The media below is the mass standards of 250 and 500 that were used in gel electrophoresis.

Below is the gel electrophoresis device, with the black end being negatively charged and the red end being positively charged. The DNA is negatively charged, so it will be attracted to the anode on the opposite side of the container. The green dyes are the mass standards and the blue dyes are the DNA samples.

Below is the Nanodrop One, the spectrophotometry device used at an absorbance of 260. This device allows scientists to asses the purity of the DNA.

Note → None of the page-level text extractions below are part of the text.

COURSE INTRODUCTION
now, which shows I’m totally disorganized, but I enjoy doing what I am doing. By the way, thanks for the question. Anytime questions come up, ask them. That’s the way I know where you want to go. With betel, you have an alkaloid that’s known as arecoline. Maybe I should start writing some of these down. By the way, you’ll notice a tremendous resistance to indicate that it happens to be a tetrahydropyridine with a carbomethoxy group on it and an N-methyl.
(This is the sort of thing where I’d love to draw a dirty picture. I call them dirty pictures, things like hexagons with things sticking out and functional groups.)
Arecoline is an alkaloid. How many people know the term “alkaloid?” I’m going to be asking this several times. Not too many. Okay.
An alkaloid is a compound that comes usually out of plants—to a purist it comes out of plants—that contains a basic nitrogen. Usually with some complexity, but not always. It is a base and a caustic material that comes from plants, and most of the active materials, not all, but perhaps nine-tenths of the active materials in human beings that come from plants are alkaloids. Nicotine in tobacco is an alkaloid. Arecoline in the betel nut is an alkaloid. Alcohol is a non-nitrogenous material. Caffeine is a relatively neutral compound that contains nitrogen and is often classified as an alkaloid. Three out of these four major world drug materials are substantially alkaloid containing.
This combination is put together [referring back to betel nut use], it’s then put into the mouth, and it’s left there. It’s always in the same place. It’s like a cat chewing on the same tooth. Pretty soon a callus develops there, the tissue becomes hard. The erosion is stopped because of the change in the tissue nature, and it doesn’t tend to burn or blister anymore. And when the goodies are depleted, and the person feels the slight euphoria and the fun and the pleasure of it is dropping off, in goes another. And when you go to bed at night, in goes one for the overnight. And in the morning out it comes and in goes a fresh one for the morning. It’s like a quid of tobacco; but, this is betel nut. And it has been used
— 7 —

The picture below is the results of the nano drop analysis. The data concluded that the sample had a 598 ng/uL mass, an A260/A280 range of 1.42, and an A260/230 range of 0.55. Although the sample isn’t completely pure, the data shows that the first hump is around the same range as a purified sample.

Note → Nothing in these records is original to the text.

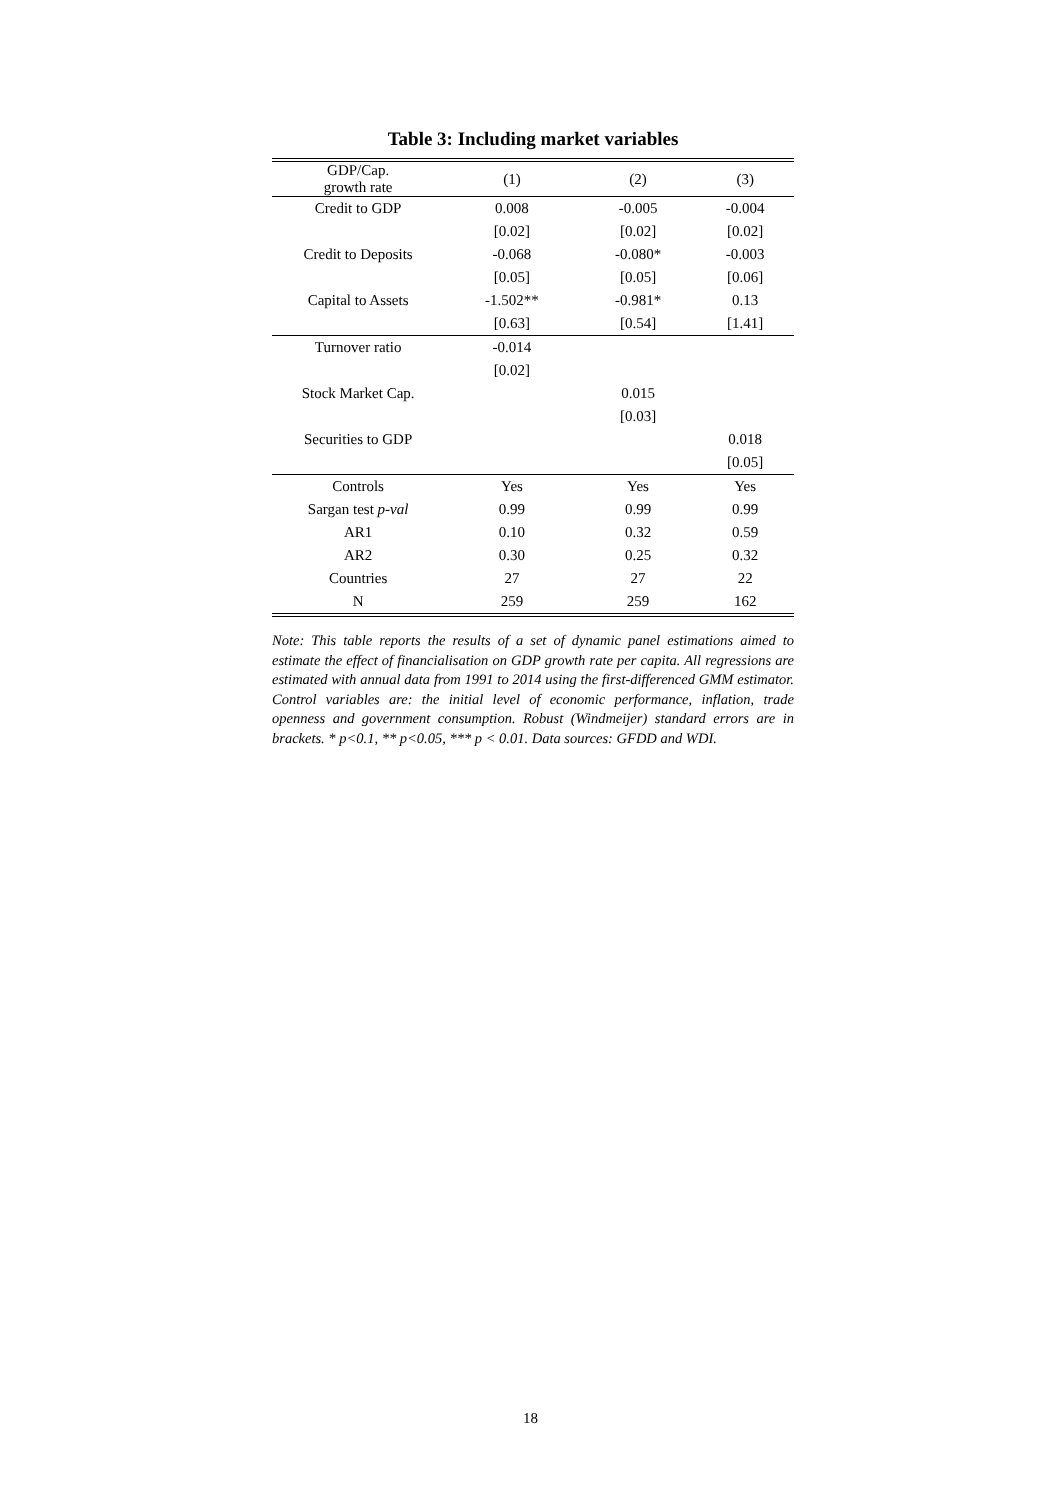Table 3: Including market variables
| GDP/Cap. growth rate | (1) | (2) | (3) |
| --- | --- | --- | --- |
| Credit to GDP | 0.008 | -0.005 | -0.004 |
| | [0.02] | [0.02] | [0.02] |
| Credit to Deposits | -0.068 | -0.080* | -0.003 |
| | [0.05] | [0.05] | [0.06] |
| Capital to Assets | -1.502** | -0.981* | 0.13 |
| | [0.63] | [0.54] | [1.41] |
| Turnover ratio | -0.014 | | |
| | [0.02] | | |
| Stock Market Cap. | | 0.015 | |
| | | [0.03] | |
| Securities to GDP | | | 0.018 |
| | | | [0.05] |
| Controls | Yes | Yes | Yes |
| Sargan test p-val | 0.99 | 0.99 | 0.99 |
| AR1 | 0.10 | 0.32 | 0.59 |
| AR2 | 0.30 | 0.25 | 0.32 |
| Countries | 27 | 27 | 22 |
| N | 259 | 259 | 162 |
Note: This table reports the results of a set of dynamic panel estimations aimed to estimate the effect of financialisation on GDP growth rate per capita. All regressions are estimated with annual data from 1991 to 2014 using the first-differenced GMM estimator. Control variables are: the initial level of economic performance, inflation, trade openness and government consumption. Robust (Windmeijer) standard errors are in brackets. * p<0.1, ** p<0.05, *** p < 0.01. Data sources: GFDD and WDI.
18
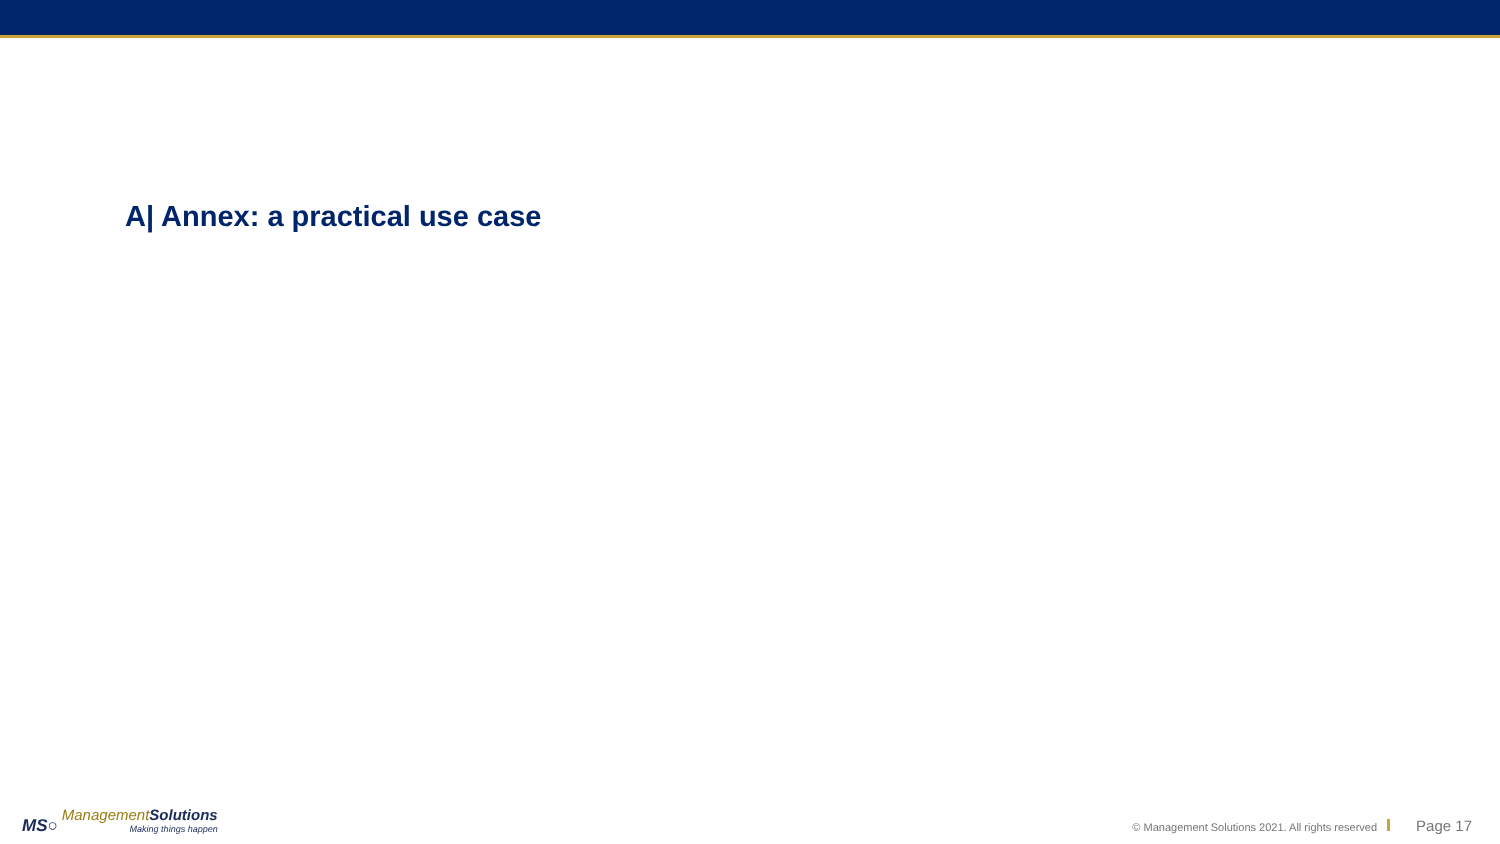A| Annex: a practical use case
MS○
Management Solutions
Making things happen
© Management Solutions 2021. All rights reserved Page 17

Below is the data for the agarose gel run. The bright lines are due to the Ethidium Bromide, and they are different widths due to the different mass standards used. For example, we can conclude that the DNA sample in Lane 5 is greater than 3.1 ng/uL when compared to the ’15’ standard. The lighter DNA smear in Lane 8 is due to the small amount of DNA used, due to complications. This procedure is explained in the conclusion.

Storage:

For storage, the micropipette tips were ejected and the pipettes were placed on the rack. The DNA samples were placed back into the ice cooler, and the agarose gels were placed back into the fridge.

Conclusions:

In conclusion, we had a successful gel run, and we found DNA! Although we had some tricky beginnings, we worked together in order to solve the problem. To start, our 9 uL DNA and 1 uL buffer mixture would not stay in Well 1. We resulted this failure to an air bubble, either in the pipette or the well, as every time we attempted to place sample in the well it would disperse into the buffer above. We solved this problem by using 2 uL of DNA, 2 uL of loading dye, and 6 uL of DI water. Although the sample appeared lighter on the gel scan, we found light markings of DNA and compared it to the results of the other group, Group 4. As for the nano drop analysis, we found our DNA sample to have a 598 ng/uL mass, A260/A280 range of 1.42, and an A260/230 range of 0.55. Although this reading wasn’t completely ideal, the first hump did come close to ideal values, as Mike explained. Overall, we learned informative skills that will come into play in advanced researched, and learned some of the why’s behind this process.

Future Steps:

In the future, I would have checked our wells in the agarose gel, as Lane 1 was problematic. Dr. Adair hypothesized that there was a bubble in the well, due to our issues with injecting the 10 uL DNA sample into the well. She advised that we pipette up and down in order to remove any bubbles.